Touch screen malfunction resurrects voting concerns

A Miami-Dade machine reported an errant vote total in the 2004 general election. Some changes have occurred.

Published June 14, 2005

TALLAHASSEE - A malfunction with a single Miami-Dade touch screen voting machine last year is quietly prompting renewed scrutiny of Florida's infamous election process.

Disclosed less than a month ago after a citizen watchdog took a look, the glitch during the 2004 general election resulted in Miami-Dade reporting 171 more votes at a precinct than there were voters who showed up.

State lawmakers approved a little-noticed plan last month that requires counties to double-check official vote totals against the number of voters who cast ballots. Gov. Jeb Bush is expected to sign the bill.

Meanwhile, Miami-Dade's new elections supervisor has recommended replacing touch screen machines with older optical scan technology, in which voters mark a paper ballot that is read by a machine.

Touch screen machines, which are similar to automated teller machines, were heralded in the wake of the 2000 recount debacle as the cost-effective answer for big counties, particularly those that must provide multilingual ballots.

Miami-Dade bought the machines from Election Systems & Software, one of a small group of state-certified vendors. Pasco County also uses ES&S machines, while Hillsborough and Pinellas use touch screen machines made by Sequoia Voting Systems.

Miami-Dade Elections Supervisor Lester Sola, in a memo to County Manager George Burgess, said optical scan technology would increase voter confidence and reduce long-term elections costs. The November 2004 election cost Miami-Dade $6.6-million, twice what county officials anticipated.

"Voters ... remain uneasy about the lack of a paper record that is independent of the equipment on which the votes are cast," Sola wrote after two months on the job.

Sola said the county's $24.5-million original cost was just part of the long-term cost to maintain and expand the system.

The County Commission is expected to take up the issue within a month.

State officials said Monday they are confident that ES&S has created a software fix, expected to be distributed in the next month, that will prevent such glitches in the future.

Until then, the county has undertaken new procedures to identify similar problems, said Miami-Dade elections spokesman Seth Kaplan. "Had we known where to look, had we looked, we could have seen what happened in Precinct 816," Kaplan said.

But such assurances don't satisfy members of Miami-Dade Election Reform Commission, which first publicized the problem.

In a hearing before state elections employees Monday over rules governing touch screen recounts, University of Miami law professor Martha Mahoney urged the state to spell out how poll workers should tally the number of voters casting ballots.

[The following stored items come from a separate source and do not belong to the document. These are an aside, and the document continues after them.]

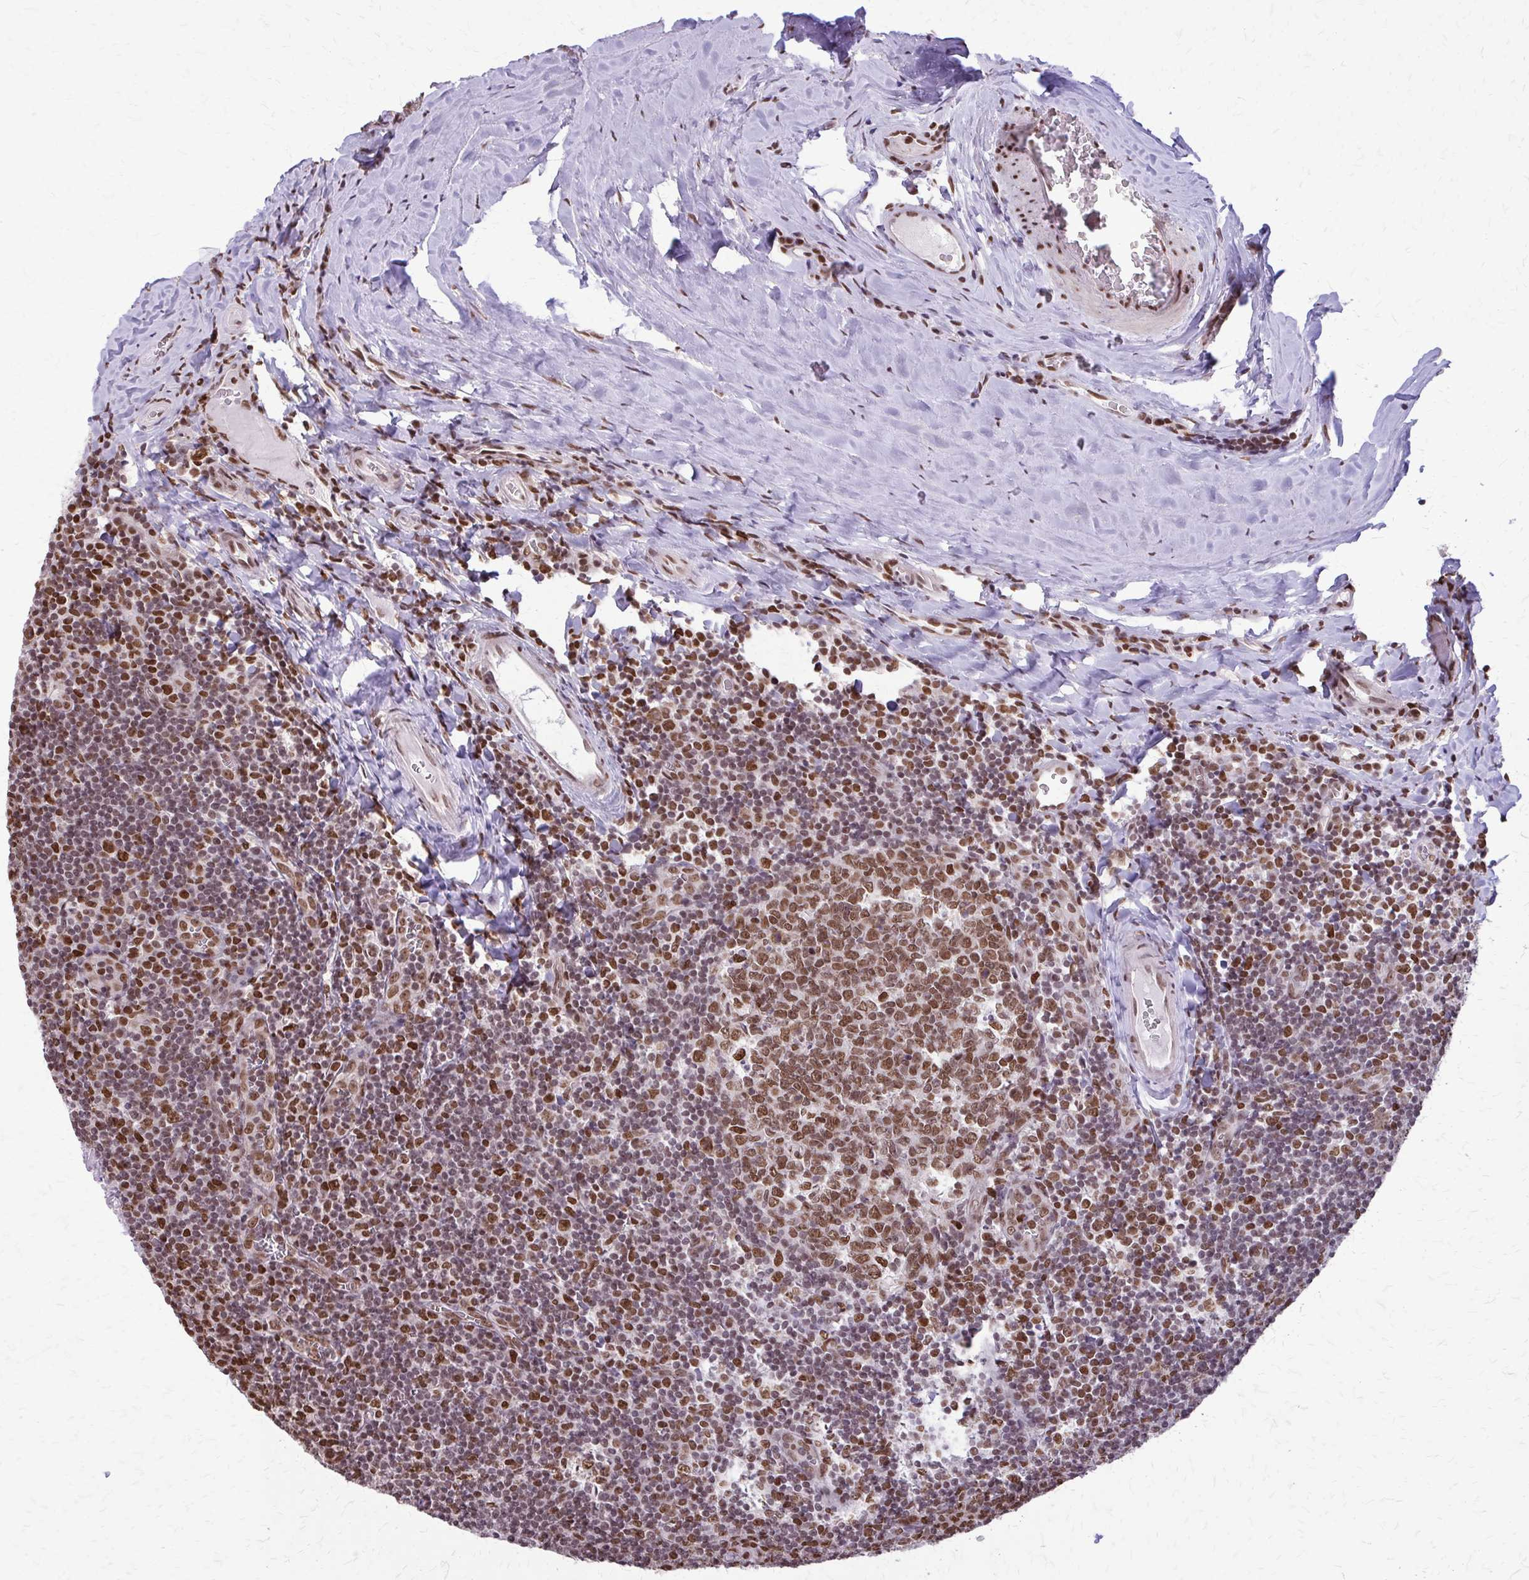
{"staining": {"intensity": "moderate", "quantity": ">75%", "location": "nuclear"}, "tissue": "tonsil", "cell_type": "Germinal center cells", "image_type": "normal", "snomed": [{"axis": "morphology", "description": "Normal tissue, NOS"}, {"axis": "morphology", "description": "Inflammation, NOS"}, {"axis": "topography", "description": "Tonsil"}], "caption": "Protein staining displays moderate nuclear expression in about >75% of germinal center cells in unremarkable tonsil.", "gene": "TTF1", "patient": {"sex": "female", "age": 31}}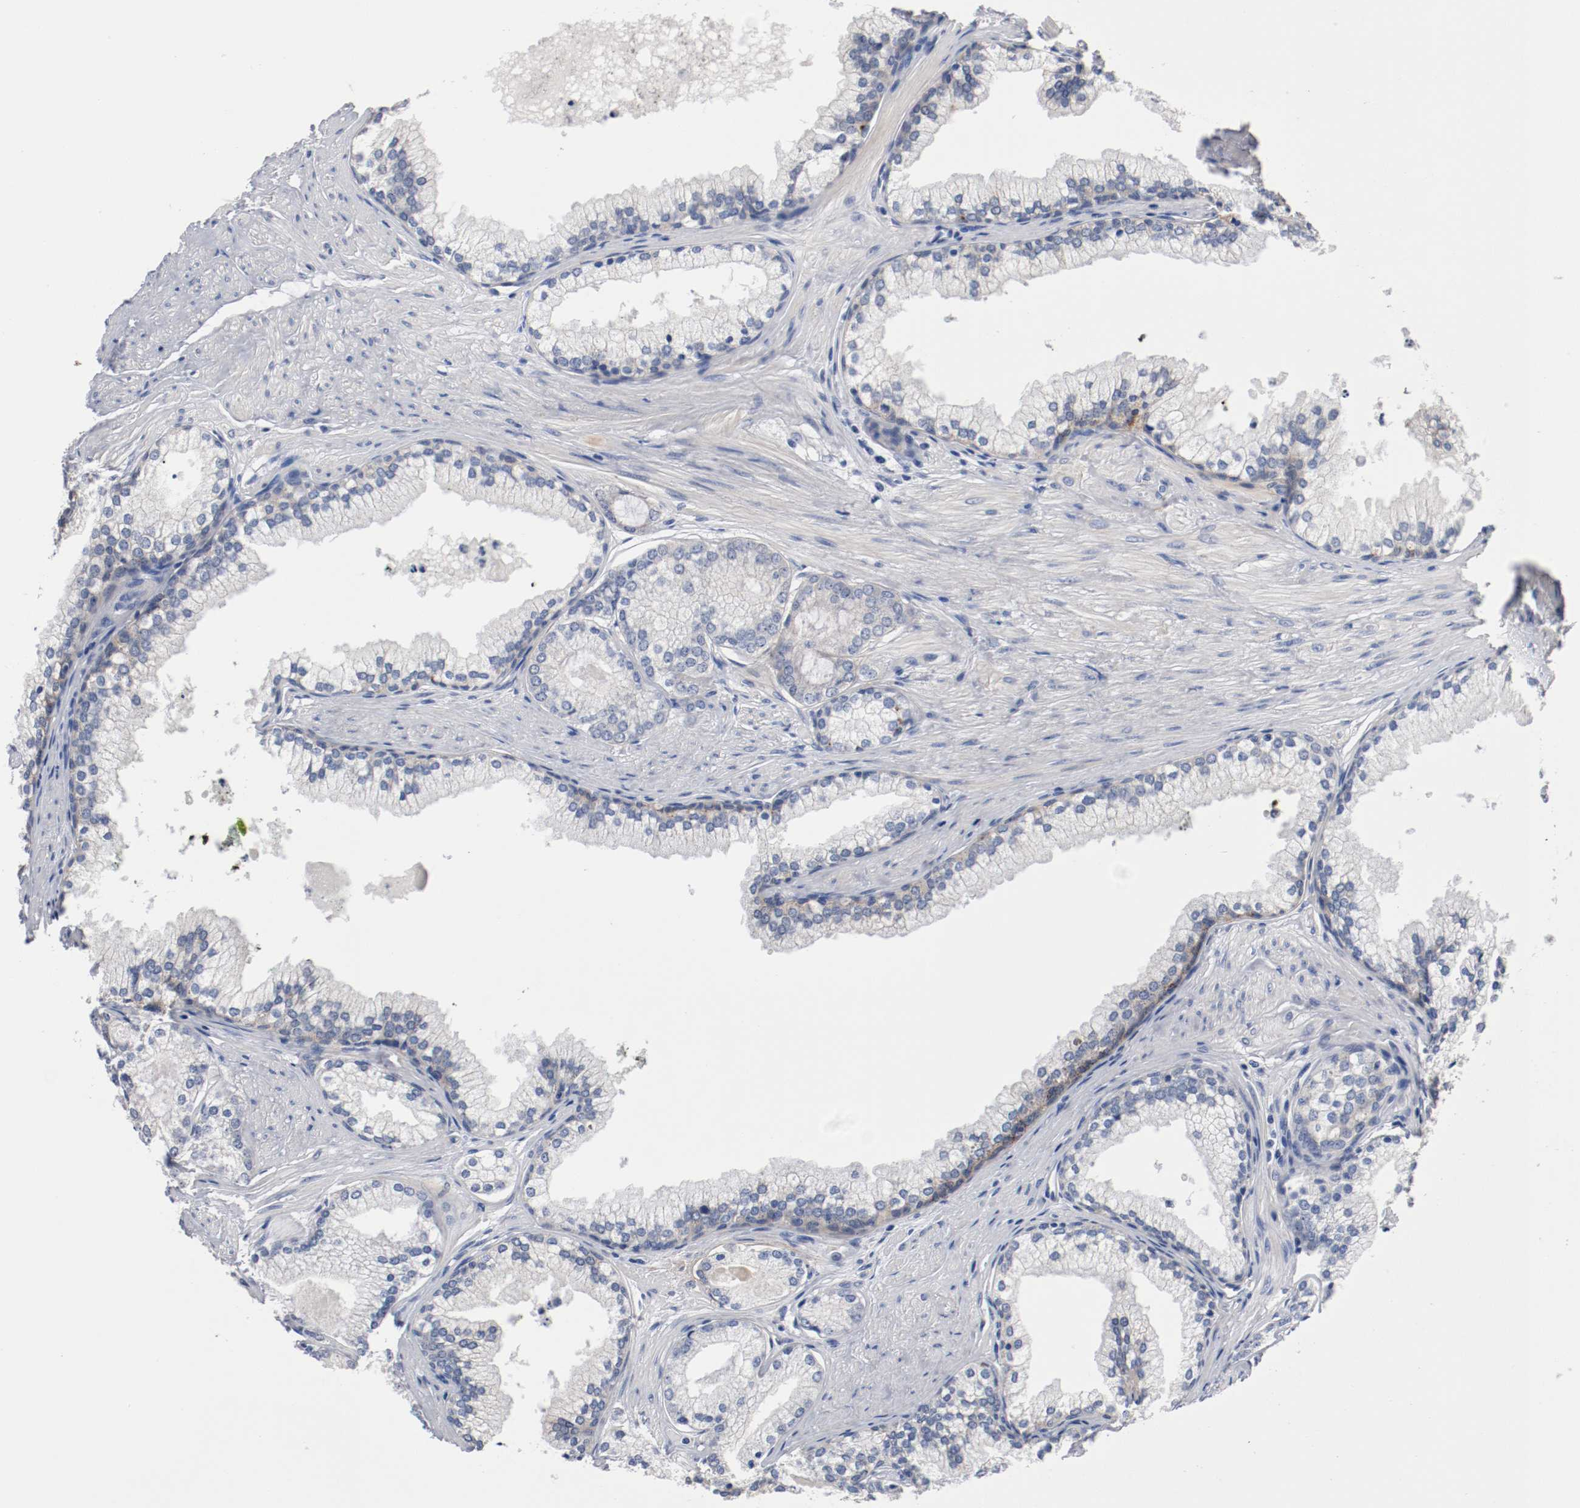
{"staining": {"intensity": "negative", "quantity": "none", "location": "none"}, "tissue": "prostate cancer", "cell_type": "Tumor cells", "image_type": "cancer", "snomed": [{"axis": "morphology", "description": "Adenocarcinoma, Low grade"}, {"axis": "topography", "description": "Prostate"}], "caption": "Prostate cancer was stained to show a protein in brown. There is no significant positivity in tumor cells. The staining was performed using DAB (3,3'-diaminobenzidine) to visualize the protein expression in brown, while the nuclei were stained in blue with hematoxylin (Magnification: 20x).", "gene": "TNC", "patient": {"sex": "male", "age": 71}}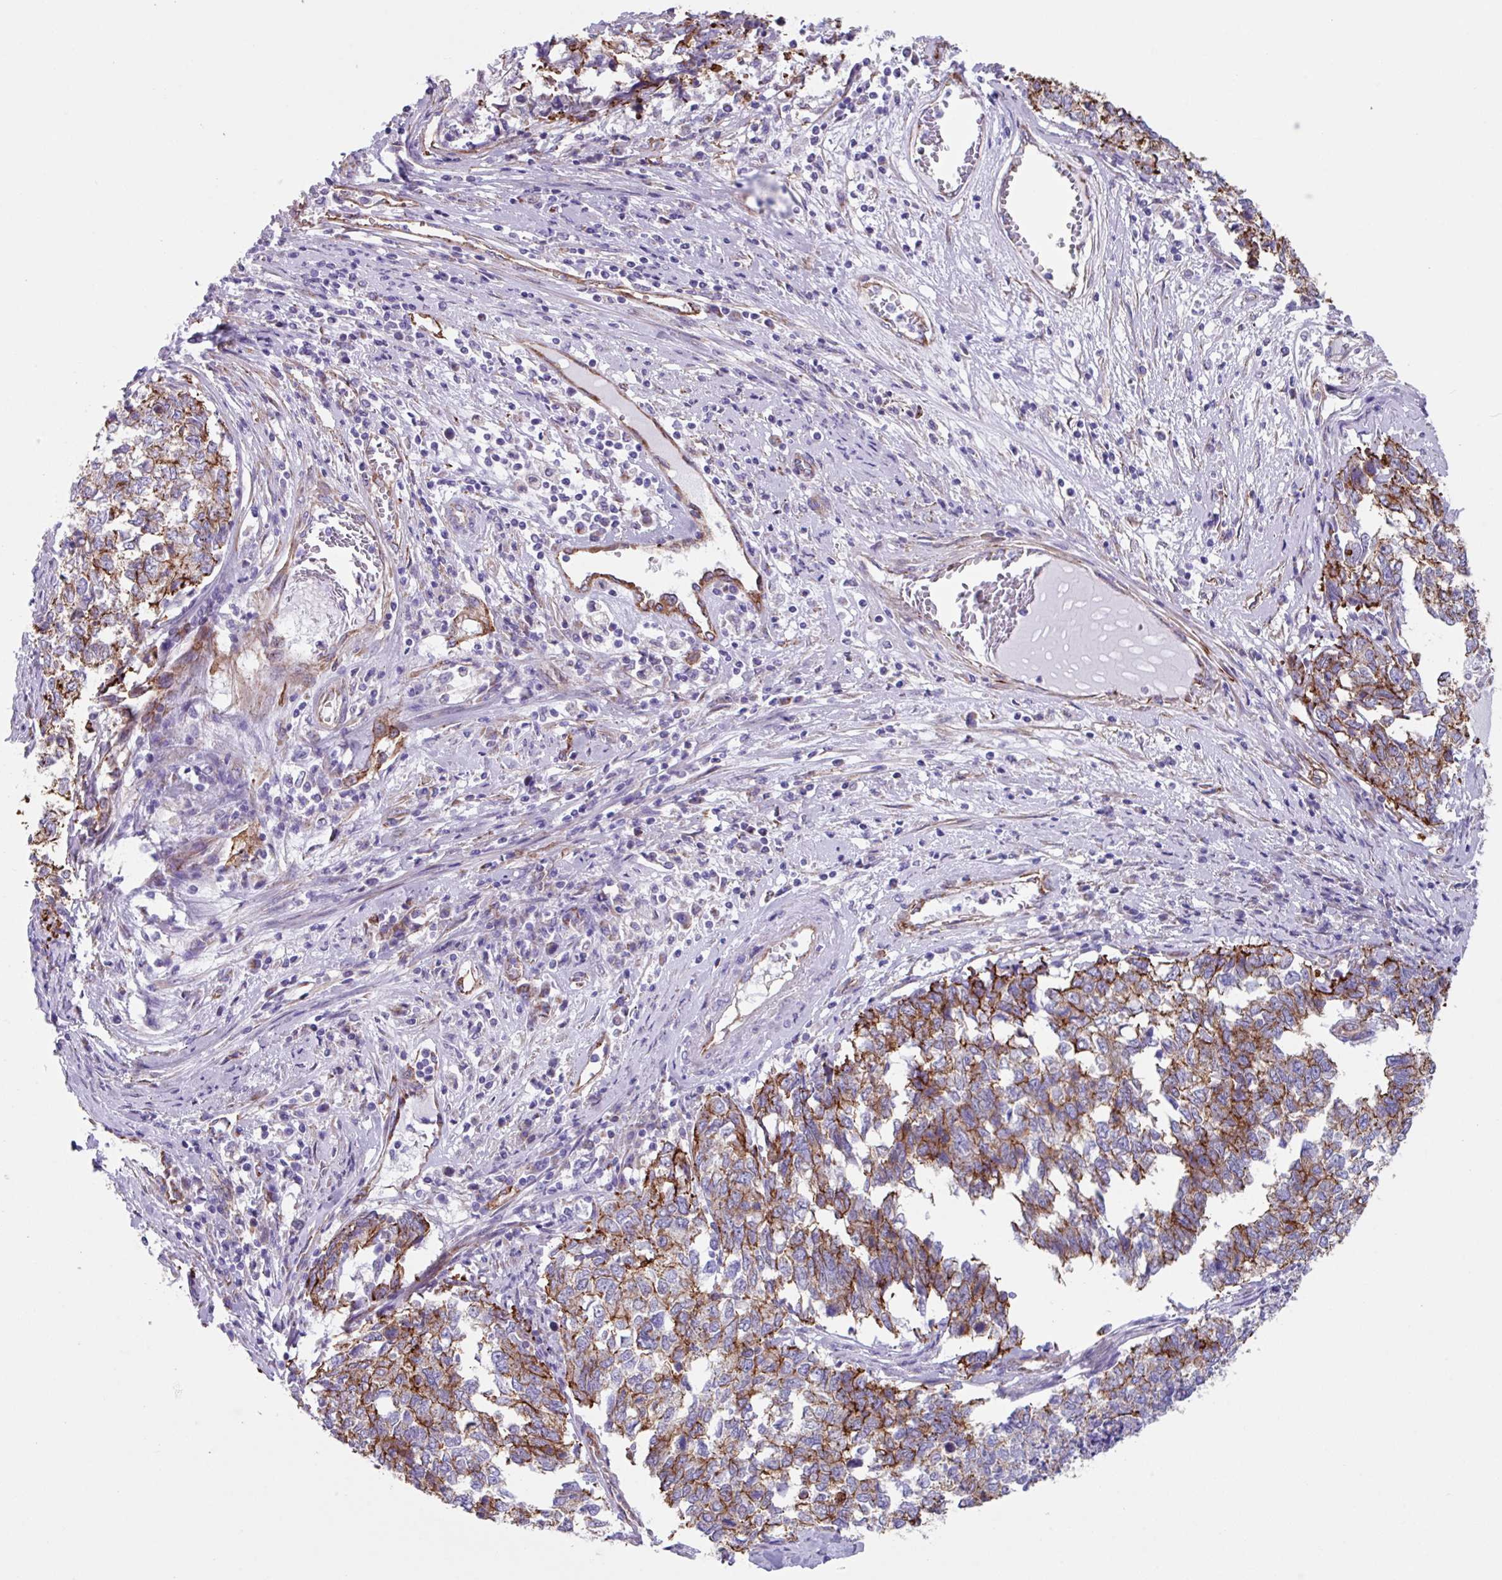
{"staining": {"intensity": "strong", "quantity": "25%-75%", "location": "cytoplasmic/membranous"}, "tissue": "cervical cancer", "cell_type": "Tumor cells", "image_type": "cancer", "snomed": [{"axis": "morphology", "description": "Squamous cell carcinoma, NOS"}, {"axis": "topography", "description": "Cervix"}], "caption": "Immunohistochemistry (DAB) staining of human cervical squamous cell carcinoma demonstrates strong cytoplasmic/membranous protein expression in about 25%-75% of tumor cells. Using DAB (brown) and hematoxylin (blue) stains, captured at high magnification using brightfield microscopy.", "gene": "OTULIN", "patient": {"sex": "female", "age": 63}}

The group, whose members monitored 88 polling sites in Miami-Dade County during the 2004 primary and general elections, found that even though signature tallies are required, poll workers often conduct the count haphazardly.

In a report last month, the group said it found that some poll workers simply used the ballot number from the machine tallies to fill in the form, defeating the purpose of a separate number to judge the technology's accuracy.